著者も同世代で1970年生まれの、北原みのりという女性。日本で最初に女性専門のアダルトグッズショップの販売を手がけた人で今は作家。文章は読みやすく、引き込まれてどんどん読み進めることができる。

 

木島被告は逮捕当時そのルックスの悪さが話題になった。始めて写真を見たときは僕も少なからず衝撃をうけた。

「こんな女性が何人もの男を騙すことができるのだろうか?」それが正直な感想だった。本書を読んでもその理由は少しだけ分かったような気になるが、それでも分からない。作者も混乱している。一体この人はどんな人間なんだろう? そういった「不気味さ」「不思議さ」が強く好奇心を刺激されてゆく。

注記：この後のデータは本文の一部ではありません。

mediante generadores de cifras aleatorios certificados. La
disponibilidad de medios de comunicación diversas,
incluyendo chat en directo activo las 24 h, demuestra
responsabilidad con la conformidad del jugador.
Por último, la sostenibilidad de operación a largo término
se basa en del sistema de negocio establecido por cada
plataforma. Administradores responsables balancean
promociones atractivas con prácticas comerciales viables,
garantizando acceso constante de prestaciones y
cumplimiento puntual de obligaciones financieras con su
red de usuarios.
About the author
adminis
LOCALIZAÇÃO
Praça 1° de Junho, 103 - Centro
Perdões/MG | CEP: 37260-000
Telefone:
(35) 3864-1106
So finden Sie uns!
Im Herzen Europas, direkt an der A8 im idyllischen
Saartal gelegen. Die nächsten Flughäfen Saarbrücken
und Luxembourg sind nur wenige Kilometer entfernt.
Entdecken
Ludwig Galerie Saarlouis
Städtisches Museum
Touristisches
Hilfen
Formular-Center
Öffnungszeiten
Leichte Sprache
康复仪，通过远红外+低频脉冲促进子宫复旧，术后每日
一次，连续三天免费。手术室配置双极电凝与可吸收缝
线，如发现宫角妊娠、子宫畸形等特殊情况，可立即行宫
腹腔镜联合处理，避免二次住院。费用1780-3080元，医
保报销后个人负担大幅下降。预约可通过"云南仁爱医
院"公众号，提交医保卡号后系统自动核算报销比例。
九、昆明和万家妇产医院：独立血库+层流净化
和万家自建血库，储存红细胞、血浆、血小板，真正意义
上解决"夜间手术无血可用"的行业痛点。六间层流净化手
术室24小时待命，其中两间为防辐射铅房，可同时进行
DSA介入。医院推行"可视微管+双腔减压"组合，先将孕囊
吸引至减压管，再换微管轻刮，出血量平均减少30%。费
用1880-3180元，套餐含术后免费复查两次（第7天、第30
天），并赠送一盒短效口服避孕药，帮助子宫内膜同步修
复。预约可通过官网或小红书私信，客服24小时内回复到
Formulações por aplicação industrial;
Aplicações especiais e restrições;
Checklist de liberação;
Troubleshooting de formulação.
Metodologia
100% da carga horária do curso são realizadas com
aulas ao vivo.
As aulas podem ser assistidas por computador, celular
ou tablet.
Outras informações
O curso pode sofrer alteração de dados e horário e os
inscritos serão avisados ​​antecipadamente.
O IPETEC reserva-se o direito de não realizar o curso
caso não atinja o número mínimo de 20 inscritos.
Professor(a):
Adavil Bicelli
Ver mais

 不思議な点は他にもある。騙され殺された男たちが、おかしいとは思いつつもあまり、木島容疑者に対して怒ったり、金銭トラブルになったりしていないこと。

 それぞれ、進んで自らお金を出しているような所が全く以て不思議。どの男性も何処かウキウキして交際しながら、殺されていっている。

 疑念を抱いたり、金銭トラブルにナル前に殺されているだけかも知れないけれど、そんな男達の心性にも強く興味が出てくる。そしてそんな男たちとの心性へ少し共感してしまう所も自分にはあるのだ。

 兎に角、不思議なんだかど妙に共感もしてしまう、なんかすっきりとしないモヤモヤとして事件だったなあ。